> [What needs to be done]: Go through the data below and gather each line containing "pixels".
** Extracted records follows **
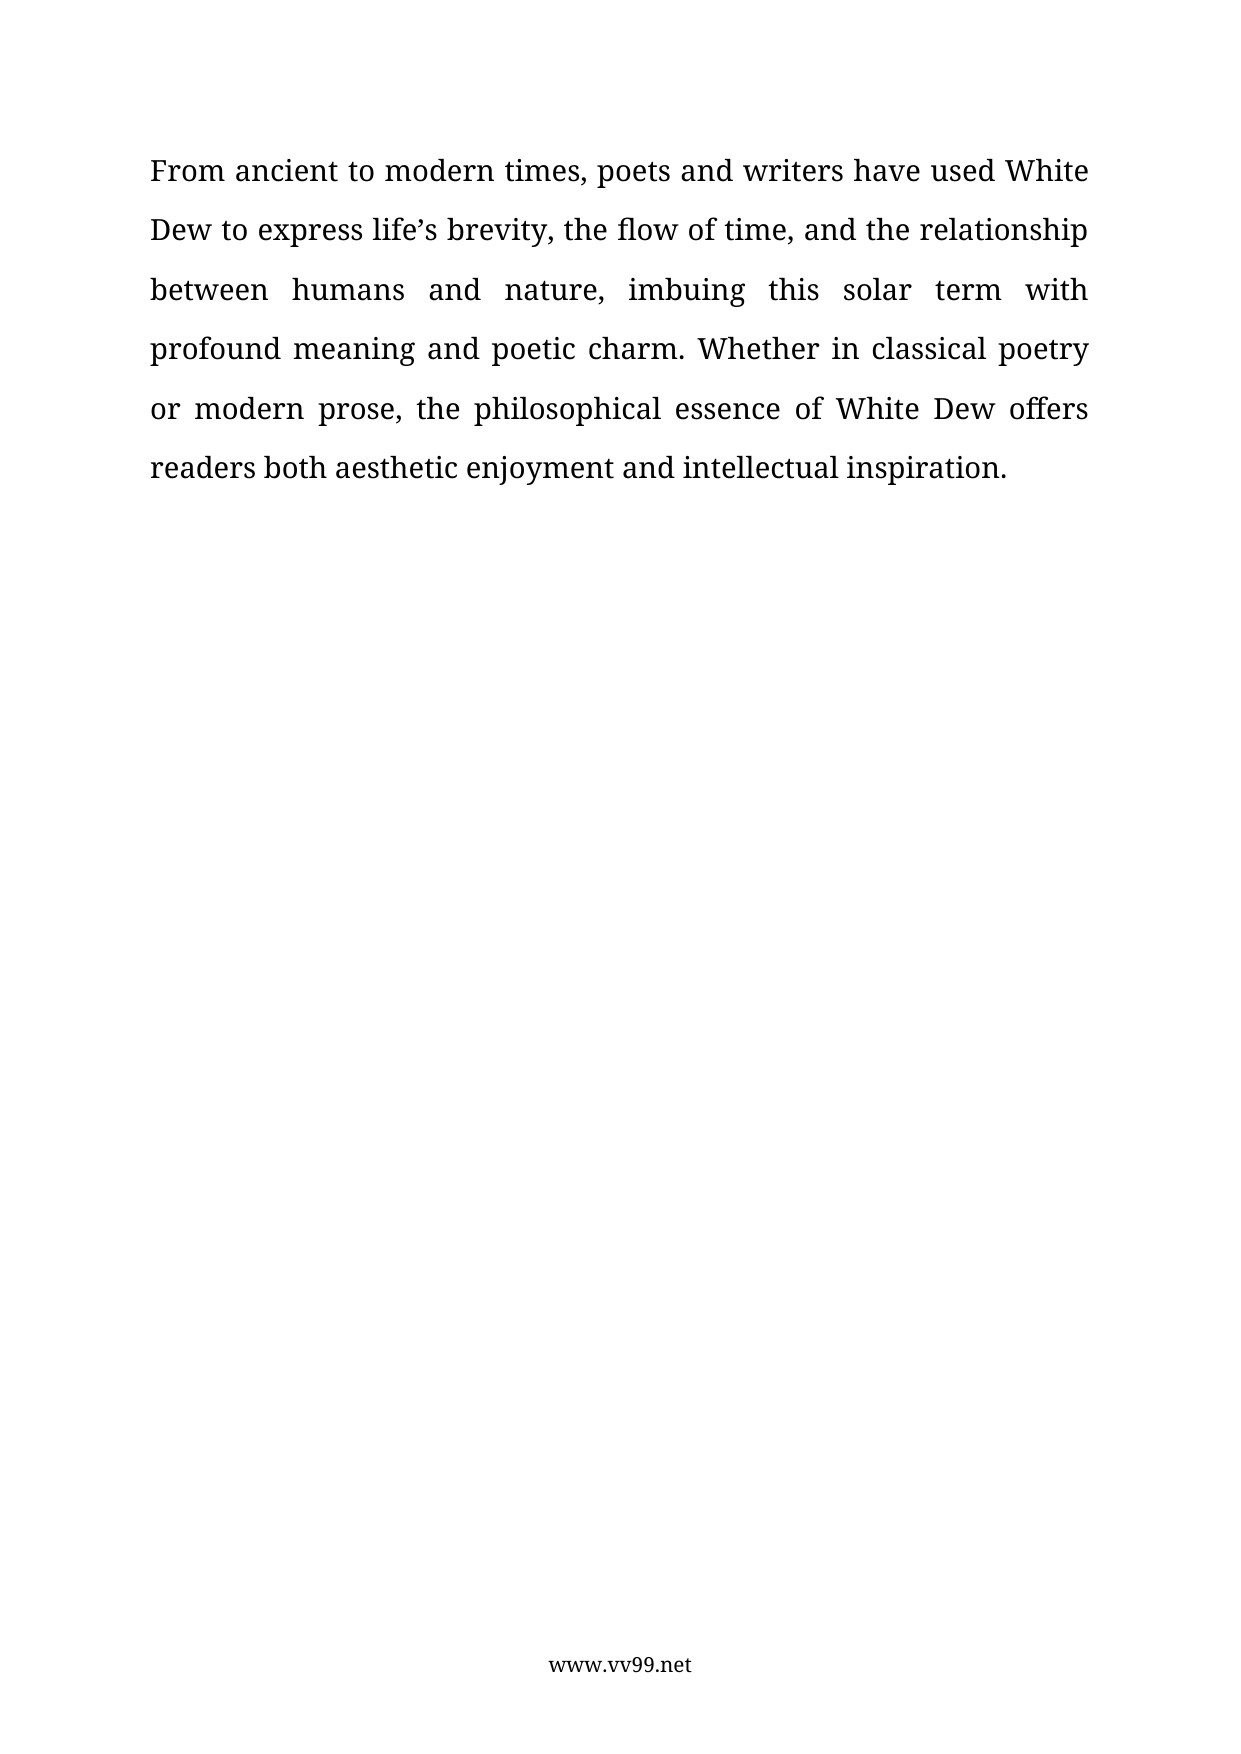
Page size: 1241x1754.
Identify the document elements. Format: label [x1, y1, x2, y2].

text [150, 150, 1090, 487]
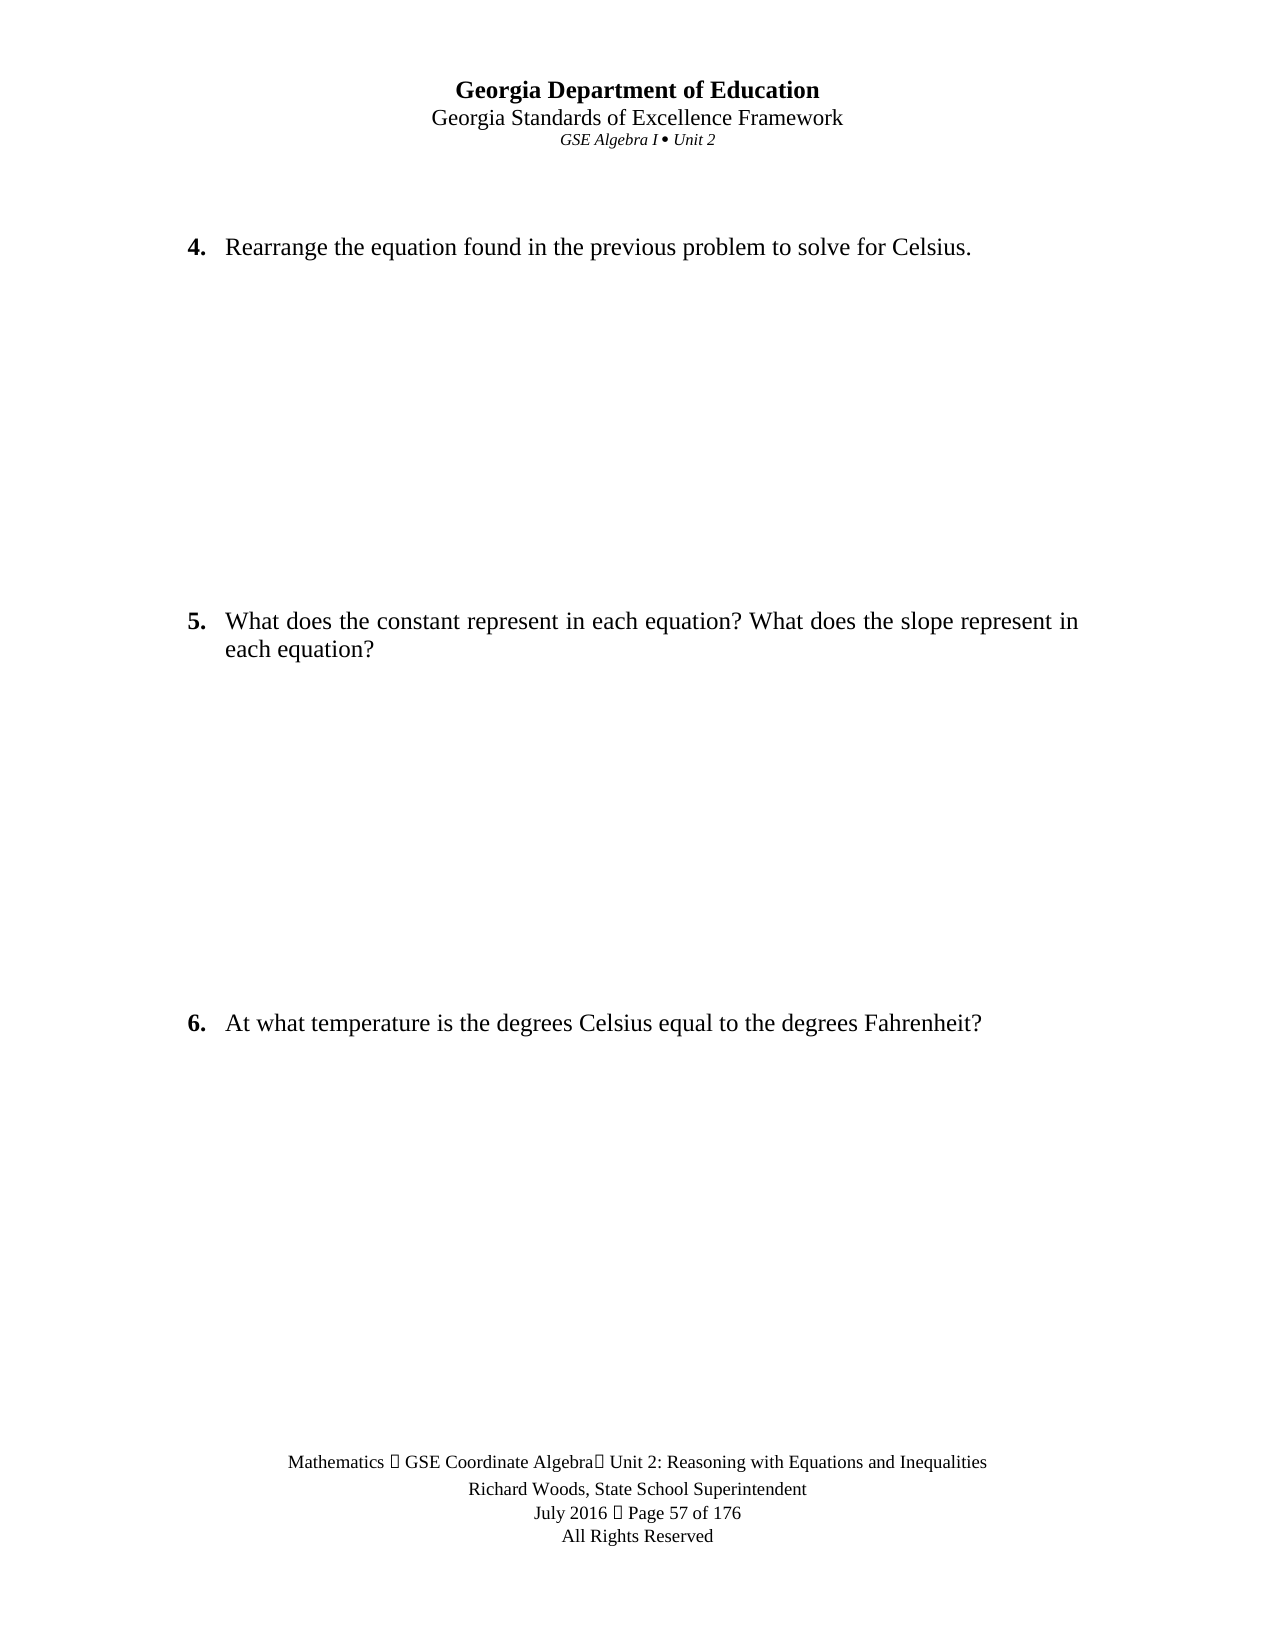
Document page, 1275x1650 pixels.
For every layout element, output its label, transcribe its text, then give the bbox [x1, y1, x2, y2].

list What does the constant represent in each equation? What does the slope represent in each equation? [187, 606, 1080, 663]
list Rearrange the equation found in the previous problem to solve for Celsius. [187, 232, 1080, 261]
list At what temperature is the degrees Celsius equal to the degrees Fahrenheit? [187, 1008, 1080, 1037]
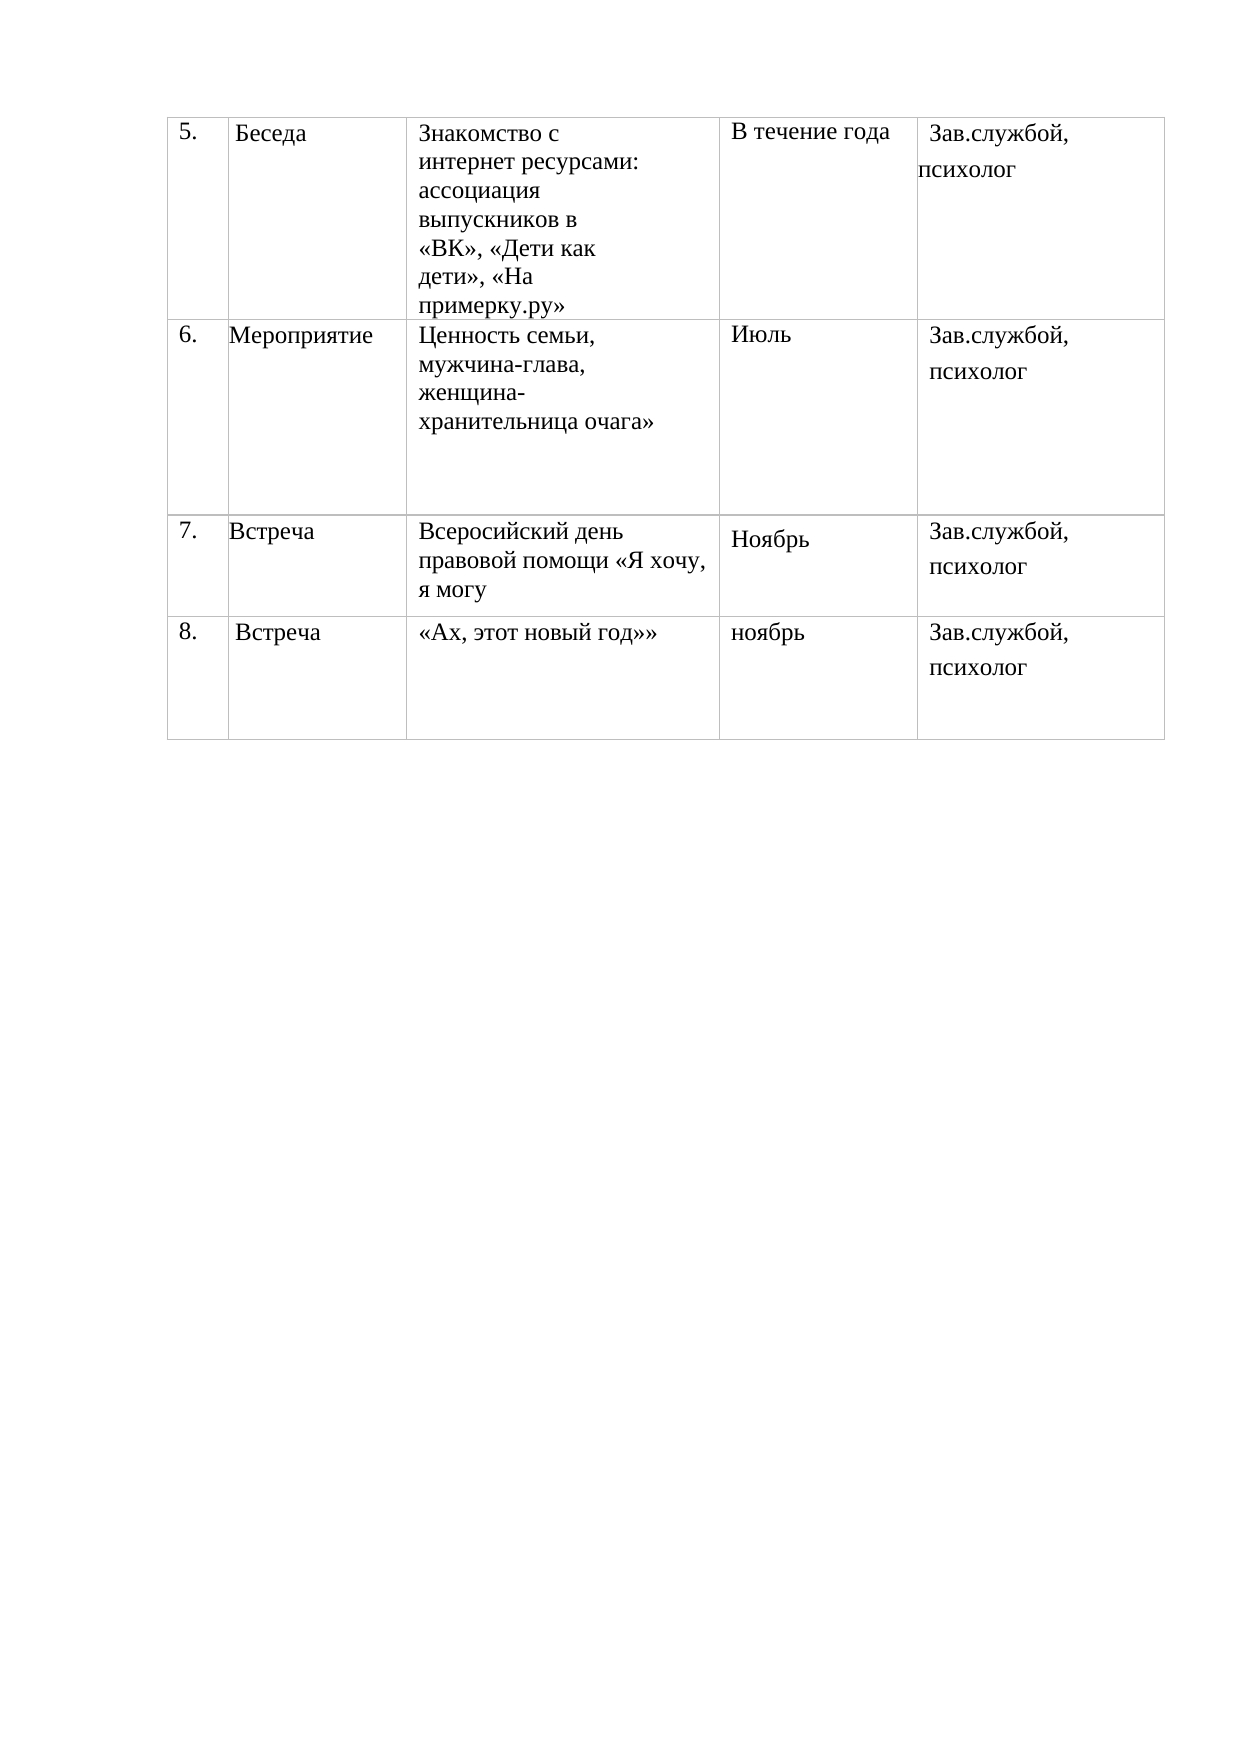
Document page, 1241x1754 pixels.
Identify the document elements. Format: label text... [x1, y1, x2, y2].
** End of Extracted records **
> [Expected answer]:
Document page, 1275x1650 pixels.
Document page, 1241x1754 pixels.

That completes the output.